Limitations and Scientific Significance
The study has important limitations. Its analysis was restricted to individuals of European ancestry, which may limit generalizability to other populations. In addition, although Mendelian randomization strengthens causal inference, it cannot fully establish mechanism, define a clinical BMR threshold, or replace experimental and prospective clinical validation. Nevertheless, the article provides novel evidence that higher genetically predicted BMR may be an independent causal risk factor for MS susceptibility. Its significance lies in broadening the conceptual framework of MS risk from immune genetics and environmental exposure toward systemic energy metabolism. If future studies confirm these findings, BMR-related biology may become relevant for preventive research, risk stratification, and the development of metabolism-informed approaches to MS epidemiology.
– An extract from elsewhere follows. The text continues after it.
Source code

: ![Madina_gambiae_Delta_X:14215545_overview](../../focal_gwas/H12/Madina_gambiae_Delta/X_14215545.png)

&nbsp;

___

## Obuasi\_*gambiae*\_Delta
Disclaimer: This blog post is based on the provided research article and is intended for informational purposes only. It is not intended to provide medical advice. Please consult with a healthcare professional for any health concerns.

References:
Liu, C., Lu, Y., Chen, J., Qiu, W., Zhan, Y., & Liu, Z. (2022). Basal metabolic rate and risk of multiple sclerosis: a Mendelian randomization study. Metabolic Brain Disease, 37(6), 1855-1861.